The Philippines may owe the swift adoption of emerging technologies to the gaming sector, but there is also one industry often overlooked by many that could trigger the mass adoption of blockchain technology.
Department of Trade and Industry (DTI) Director Jo-Dann Darong reveals to CoinGeek Backstage the current strategy that the agency is implementing to support the government’s blockchain ambition, with the creative sector at the forefront.
DTI’s science, technology, and innovation (STI)-driven industrialization strategy puts focus on what major sectors should blockchain technology be incorporated first, with Darong telling host Claire Celdran the addition of the creative industry on the priority list.
Triggering a mass adoption of a specific technology, especially in developing countries like the Philippines, greatly depends on the accessibility and ease of use, which Darong said the creative industry could easily offer through blockchain tech.
“The adoption [in the creative industry] is more likely visible and easy to propose or move as an agenda,” Darong said of the DTI’s pitch to digitalize the sector using blockchain technology.
As visual creators catch up with technological developments, the DTI director said blockchain is being seen as a key mechanism not only to help spur the adoption of the emerging technology but also to heighten the competitiveness of the creative sector.
“We are now looking at blockchain as a way for our creative sector to be at par with our creative world out there because the creative economy in the world has been using blockchain for quite some time,” noted Darong, stressing that paintings, sketches, and other visual arts nowadays are being transformed into non-fungible tokens (NFTs).

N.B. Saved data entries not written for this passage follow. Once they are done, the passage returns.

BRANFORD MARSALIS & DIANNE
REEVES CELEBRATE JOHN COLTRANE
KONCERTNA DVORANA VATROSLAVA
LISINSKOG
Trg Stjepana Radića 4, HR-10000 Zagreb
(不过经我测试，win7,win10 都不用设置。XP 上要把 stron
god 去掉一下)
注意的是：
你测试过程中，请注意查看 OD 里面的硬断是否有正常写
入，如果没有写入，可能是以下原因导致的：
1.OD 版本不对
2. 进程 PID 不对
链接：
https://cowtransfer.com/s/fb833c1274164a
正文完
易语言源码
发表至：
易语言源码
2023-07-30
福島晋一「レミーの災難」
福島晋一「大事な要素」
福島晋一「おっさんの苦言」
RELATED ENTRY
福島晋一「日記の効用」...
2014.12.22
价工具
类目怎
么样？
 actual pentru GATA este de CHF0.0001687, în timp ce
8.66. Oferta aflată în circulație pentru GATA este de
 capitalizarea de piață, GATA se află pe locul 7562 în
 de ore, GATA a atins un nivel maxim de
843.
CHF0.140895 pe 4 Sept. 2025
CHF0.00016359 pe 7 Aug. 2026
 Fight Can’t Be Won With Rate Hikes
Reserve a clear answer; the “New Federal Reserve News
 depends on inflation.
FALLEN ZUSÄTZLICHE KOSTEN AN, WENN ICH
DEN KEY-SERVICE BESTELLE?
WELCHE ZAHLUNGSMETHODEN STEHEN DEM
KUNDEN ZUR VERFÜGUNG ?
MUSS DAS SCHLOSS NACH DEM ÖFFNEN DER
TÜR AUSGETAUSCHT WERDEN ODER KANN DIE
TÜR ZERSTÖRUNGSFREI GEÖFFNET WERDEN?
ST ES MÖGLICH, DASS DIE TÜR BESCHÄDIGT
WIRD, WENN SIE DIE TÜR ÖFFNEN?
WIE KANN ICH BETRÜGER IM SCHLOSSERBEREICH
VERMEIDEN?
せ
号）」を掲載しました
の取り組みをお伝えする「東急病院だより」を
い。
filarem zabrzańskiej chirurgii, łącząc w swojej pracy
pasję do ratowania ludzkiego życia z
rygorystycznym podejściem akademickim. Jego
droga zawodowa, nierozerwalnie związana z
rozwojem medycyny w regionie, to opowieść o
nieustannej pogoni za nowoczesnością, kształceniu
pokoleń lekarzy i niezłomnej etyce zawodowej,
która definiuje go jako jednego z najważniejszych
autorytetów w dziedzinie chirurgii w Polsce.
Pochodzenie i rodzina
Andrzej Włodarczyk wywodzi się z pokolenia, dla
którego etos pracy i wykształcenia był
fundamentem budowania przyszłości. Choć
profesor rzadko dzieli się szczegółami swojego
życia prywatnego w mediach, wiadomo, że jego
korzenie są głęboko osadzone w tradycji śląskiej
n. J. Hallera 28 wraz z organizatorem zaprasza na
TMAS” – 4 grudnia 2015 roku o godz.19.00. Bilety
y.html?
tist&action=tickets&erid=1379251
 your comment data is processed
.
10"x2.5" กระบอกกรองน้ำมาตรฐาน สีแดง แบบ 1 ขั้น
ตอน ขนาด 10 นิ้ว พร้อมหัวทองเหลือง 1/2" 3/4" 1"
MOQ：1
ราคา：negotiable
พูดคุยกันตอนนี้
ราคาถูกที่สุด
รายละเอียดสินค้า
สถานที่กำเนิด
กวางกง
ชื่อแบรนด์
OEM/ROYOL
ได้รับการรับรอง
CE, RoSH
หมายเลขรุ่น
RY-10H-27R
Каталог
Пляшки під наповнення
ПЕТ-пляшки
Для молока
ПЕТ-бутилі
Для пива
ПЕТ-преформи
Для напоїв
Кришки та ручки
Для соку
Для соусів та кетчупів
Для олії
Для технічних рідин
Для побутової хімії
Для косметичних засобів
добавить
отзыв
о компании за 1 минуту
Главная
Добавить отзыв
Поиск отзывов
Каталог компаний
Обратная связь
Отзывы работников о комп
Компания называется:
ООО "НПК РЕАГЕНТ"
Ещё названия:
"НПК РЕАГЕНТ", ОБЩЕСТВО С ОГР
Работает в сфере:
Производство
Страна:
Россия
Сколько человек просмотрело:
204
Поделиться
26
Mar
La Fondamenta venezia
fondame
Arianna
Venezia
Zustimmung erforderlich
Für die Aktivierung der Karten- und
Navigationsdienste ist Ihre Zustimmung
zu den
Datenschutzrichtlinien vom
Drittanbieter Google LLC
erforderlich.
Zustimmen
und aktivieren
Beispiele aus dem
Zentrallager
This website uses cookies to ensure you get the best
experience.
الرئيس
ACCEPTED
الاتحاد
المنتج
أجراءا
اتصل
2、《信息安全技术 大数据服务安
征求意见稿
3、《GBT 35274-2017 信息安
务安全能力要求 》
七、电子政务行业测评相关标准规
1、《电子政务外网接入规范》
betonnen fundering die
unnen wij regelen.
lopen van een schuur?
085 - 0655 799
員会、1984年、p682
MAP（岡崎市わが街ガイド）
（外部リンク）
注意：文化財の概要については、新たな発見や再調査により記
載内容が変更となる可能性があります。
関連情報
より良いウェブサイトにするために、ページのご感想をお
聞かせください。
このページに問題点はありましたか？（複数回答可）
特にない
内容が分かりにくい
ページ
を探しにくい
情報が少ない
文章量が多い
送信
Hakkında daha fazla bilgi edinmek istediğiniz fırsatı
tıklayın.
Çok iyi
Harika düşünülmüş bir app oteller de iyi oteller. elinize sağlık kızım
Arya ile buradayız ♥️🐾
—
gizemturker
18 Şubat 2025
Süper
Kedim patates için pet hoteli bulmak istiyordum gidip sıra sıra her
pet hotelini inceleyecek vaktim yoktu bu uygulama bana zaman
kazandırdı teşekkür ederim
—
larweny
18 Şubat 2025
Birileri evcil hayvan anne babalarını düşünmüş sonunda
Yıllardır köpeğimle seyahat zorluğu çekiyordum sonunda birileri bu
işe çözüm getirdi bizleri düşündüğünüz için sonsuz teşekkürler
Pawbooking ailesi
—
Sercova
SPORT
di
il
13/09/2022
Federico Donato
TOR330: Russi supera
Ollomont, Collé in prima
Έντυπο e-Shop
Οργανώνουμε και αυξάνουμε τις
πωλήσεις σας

While DTI’s vision seems promising, Darong admitted that the government agency is still learning what blockchain is and what it can do before coming up with initiatives centered on the commercial use of the technology and one that would allow the public to use it for their benefit.
“We don’t have specific initiative yet, but at least in the discussion in the policymaking, we are bringing the blockchain flavor already,” Darong said, adding that the primary focus is educating the government about the potential and prospects of blockchain, noting that this is critical not only to attain mass adoption but to boost the country’s competitiveness.
Darong also highlighted how blockchain could solve the problem of information asymmetry in enterprises, which would prevent one entity from lagging behind and provide a more trusted business ecosystem.
“Blockchain has provided another option for people to derisk themselves and to actually…give more emphasis on how to do business rather than asking themselves whether the person is trusted or not—whether transaction is protected, whether transaction is sustainable,” he added.